Kit lief es kalt über den Rücken, als er die Entschlossenheit aus ihrer verhaltenen Stimme heraus hörte.
Dennoch konnte er nicht verhindern, dass ihn die Erinnerung an die Vergangenheit geradezu überwältigte.
*
Mitten in diesem verfluchten Mexikanischen Krieg, der Kit Carsons Freundschaft mit John Charles Frémont auf eine verdammt harte Probe gestellt hatte.
Unter dem Vorwand einer Expedition, in Wirklichkeit aber mit Kriegsabsichten, war Frémont in Kalifornien eingefallen. Später hatte der ehrgeizige General Stephen Watts Kearny, ein erklärter Gegner Frémonts, Kit als Scout in seine Armee gepresst und ihn lange von daheim ferngehalten.
Im Monat zuvor hatte Kit Carson in Los Angeles erfahren, dass Kearny Frémont als Gefangenen nach Washington zurückgeschickt hatte. Bis zum vergangenen Juni war Kit ebendort gewesen, um sich beim Präsidenten persönlich für seinen Freund zu verfügen. Auch wenn dieser es sich durch seine kriegerischen Pläne mit Kit ziemlich verscherzt hatte – es war nicht Kits Stil, einen Freund in schweren Zeiten im Stich zu lassen.
Der Scout war unverzüglich nach Monterey geritten, dem neuen Regierungssitz von Kalifornien. Dort sollte er Captain William Tecumseh Sherman zugeteilt werden.
Sherman, ein Bewunderer Kits, hatte volles Verständnis für ihn, als Kit sich erbat, auf einige Wochen beurlaubt zu werden, um erneut in Washington beim Präsidenten zu Frémonts Gunsten vorstellig zu werden.
Jetzt stand Kit an der Reling des Raddampfers Phoenix, der den Michigansee befuhr und sich gerade auf dem Weg von Manitowoc nach Sheboygan befand, wo Mortimer Gould lebte, ein Vertrauter Frémonts, der Anwalt geworden war und von dem Kit sich erhoffte, dass er ihm in Washington behilflich sein konnte.
Das Wetter war seit Tagen rau und stürmisch. Die Phoenix, die unter dem Kommando von Kapitän Benjamin G. Sweet stand und von einer fünfundzwanzigköpfigen Mannschaft betreut wurde, hatte vor zehn Tagen in Buffalo abgelegt. In ihren Laderäumen waren Kaffee, Zucker, Melasse sowie Bau- und Maschinenteile für eine Fabrik nahe Sheboygan verstaut.

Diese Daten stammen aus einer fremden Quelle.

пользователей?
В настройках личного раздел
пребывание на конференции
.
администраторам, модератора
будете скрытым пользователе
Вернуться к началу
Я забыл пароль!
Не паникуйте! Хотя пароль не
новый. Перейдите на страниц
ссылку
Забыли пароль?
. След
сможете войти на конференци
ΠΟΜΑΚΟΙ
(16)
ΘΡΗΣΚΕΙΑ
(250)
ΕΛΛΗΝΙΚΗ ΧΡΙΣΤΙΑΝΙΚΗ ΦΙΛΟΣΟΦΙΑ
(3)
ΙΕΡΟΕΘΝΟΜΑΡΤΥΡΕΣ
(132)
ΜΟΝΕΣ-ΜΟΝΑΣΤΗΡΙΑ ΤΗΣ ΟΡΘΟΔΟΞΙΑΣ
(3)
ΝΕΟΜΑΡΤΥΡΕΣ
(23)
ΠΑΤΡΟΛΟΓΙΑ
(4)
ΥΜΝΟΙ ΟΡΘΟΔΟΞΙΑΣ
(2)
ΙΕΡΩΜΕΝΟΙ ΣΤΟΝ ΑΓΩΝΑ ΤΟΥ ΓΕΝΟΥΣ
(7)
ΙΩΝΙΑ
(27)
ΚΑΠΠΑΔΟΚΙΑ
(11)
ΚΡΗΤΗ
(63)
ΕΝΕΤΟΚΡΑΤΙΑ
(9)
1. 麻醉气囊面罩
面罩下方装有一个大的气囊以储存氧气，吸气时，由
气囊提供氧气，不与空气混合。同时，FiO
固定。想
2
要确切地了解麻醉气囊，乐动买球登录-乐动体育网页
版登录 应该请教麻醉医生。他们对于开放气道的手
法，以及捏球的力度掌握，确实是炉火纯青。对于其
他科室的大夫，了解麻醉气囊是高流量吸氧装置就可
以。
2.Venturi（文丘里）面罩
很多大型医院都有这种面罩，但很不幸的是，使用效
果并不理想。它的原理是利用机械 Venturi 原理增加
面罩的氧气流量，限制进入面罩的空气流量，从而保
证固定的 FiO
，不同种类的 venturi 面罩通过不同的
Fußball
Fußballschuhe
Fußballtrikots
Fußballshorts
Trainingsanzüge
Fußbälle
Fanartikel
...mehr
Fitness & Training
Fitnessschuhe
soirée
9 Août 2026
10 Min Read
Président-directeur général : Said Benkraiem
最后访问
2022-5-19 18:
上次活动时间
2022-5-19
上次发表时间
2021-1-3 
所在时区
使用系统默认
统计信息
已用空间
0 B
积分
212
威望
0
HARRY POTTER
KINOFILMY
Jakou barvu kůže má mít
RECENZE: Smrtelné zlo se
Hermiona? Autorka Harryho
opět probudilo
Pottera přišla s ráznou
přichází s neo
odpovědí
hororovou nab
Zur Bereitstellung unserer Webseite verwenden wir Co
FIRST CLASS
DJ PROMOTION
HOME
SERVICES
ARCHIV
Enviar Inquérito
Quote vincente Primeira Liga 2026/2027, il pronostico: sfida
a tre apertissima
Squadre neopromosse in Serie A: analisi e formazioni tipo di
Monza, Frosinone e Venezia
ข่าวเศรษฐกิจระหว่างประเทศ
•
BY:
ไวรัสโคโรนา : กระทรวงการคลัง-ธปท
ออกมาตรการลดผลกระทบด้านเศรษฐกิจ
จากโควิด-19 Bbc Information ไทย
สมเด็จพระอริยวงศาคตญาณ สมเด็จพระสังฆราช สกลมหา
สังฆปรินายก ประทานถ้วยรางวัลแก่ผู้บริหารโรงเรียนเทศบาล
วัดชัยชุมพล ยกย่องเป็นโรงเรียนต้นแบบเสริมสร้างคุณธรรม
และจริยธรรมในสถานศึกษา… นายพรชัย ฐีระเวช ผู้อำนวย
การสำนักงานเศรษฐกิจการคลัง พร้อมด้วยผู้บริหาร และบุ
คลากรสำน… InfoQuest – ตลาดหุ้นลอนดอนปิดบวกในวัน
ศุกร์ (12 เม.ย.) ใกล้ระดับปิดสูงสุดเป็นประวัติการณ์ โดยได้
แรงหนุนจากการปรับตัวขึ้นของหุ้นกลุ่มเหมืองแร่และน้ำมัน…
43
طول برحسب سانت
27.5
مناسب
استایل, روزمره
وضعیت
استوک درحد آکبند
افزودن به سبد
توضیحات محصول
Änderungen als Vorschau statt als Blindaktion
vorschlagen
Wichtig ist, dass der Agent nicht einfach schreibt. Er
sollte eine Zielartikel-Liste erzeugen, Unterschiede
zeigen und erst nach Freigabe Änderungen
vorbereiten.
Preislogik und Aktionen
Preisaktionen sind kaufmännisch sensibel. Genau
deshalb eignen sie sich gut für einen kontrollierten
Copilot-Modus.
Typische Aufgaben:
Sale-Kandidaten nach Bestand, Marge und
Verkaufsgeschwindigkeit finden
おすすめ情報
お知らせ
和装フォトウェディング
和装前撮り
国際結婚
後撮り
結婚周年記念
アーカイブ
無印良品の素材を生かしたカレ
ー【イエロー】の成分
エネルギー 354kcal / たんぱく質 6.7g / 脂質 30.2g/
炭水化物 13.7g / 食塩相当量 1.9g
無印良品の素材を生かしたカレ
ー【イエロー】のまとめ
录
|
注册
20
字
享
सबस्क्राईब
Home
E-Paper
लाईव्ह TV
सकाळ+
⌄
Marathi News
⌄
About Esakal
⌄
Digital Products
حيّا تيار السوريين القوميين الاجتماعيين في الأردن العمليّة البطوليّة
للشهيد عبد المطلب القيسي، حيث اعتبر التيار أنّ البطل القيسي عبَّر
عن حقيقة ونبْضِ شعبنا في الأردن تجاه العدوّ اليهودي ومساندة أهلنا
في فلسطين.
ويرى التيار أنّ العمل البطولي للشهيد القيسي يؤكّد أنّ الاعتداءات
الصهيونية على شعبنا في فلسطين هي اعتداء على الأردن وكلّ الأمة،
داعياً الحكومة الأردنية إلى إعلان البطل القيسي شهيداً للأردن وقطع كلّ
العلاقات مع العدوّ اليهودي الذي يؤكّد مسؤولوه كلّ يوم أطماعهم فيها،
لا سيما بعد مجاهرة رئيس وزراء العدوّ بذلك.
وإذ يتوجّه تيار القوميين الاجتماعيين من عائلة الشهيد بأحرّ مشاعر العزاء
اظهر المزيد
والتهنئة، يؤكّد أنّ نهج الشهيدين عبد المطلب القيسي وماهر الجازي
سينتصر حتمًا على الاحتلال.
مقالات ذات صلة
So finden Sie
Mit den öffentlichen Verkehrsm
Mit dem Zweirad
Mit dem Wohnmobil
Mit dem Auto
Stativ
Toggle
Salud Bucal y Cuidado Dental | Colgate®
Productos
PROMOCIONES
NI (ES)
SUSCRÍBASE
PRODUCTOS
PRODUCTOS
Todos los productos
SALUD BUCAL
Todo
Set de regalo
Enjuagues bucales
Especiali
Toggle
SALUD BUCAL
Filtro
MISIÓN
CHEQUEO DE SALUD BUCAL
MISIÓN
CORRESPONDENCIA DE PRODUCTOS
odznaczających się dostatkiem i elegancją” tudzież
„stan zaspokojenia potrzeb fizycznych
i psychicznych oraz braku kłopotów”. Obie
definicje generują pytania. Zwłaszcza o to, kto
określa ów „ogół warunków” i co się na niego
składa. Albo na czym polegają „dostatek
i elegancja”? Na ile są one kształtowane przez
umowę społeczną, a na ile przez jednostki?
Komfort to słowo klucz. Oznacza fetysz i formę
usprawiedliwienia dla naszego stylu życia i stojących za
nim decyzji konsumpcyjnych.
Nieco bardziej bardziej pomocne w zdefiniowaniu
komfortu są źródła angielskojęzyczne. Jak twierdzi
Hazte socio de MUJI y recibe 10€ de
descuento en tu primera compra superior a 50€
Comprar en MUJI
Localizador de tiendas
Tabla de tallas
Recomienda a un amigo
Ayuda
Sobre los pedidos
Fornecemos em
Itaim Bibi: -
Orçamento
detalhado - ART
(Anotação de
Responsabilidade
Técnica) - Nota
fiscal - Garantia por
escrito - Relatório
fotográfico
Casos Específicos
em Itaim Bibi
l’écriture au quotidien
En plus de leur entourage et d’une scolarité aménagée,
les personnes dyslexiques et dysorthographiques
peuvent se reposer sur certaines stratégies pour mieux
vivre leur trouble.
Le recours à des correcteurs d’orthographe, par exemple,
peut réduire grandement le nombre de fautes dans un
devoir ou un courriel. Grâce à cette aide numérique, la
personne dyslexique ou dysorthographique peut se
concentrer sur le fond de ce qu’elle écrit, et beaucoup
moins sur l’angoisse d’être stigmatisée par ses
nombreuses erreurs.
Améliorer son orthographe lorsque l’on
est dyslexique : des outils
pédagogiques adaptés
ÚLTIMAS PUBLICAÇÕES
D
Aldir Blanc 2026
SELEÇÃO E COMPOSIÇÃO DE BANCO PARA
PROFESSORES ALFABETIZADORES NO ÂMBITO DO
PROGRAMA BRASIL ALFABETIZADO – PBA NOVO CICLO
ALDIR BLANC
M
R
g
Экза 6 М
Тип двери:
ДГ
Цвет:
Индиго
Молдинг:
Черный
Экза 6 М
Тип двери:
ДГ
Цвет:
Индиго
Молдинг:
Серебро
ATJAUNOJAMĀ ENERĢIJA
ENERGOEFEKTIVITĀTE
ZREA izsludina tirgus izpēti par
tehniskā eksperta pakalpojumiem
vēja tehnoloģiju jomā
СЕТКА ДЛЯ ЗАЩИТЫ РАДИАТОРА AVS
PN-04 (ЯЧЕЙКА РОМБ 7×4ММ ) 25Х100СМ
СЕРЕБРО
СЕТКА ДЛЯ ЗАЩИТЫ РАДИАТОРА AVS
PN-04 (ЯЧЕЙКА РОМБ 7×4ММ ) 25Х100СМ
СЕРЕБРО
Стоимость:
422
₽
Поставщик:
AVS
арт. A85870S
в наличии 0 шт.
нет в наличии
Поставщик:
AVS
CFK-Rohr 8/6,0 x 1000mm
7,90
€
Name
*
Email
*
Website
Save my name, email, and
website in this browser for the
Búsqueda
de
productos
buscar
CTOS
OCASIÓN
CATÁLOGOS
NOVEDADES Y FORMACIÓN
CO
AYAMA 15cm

Die ungefähr siebzig Passagiere der Ersten Klasse waren überwiegend Einheimische aus Chicago, Racine und Southport, sie bewohnten separate Kabinen auf dem Hauptdeck. Im Zwischendeck reisten etwa 200 niederländische Einwanderer, die von Rotterdam per Schiff nach New York gekommen waren und sich in Wisconsin niederlassen wollten. Sie waren in den Schlafsälen des Zwischendecks untergebracht. Es sollte die letzte Fahrt der laufenden Saison sein.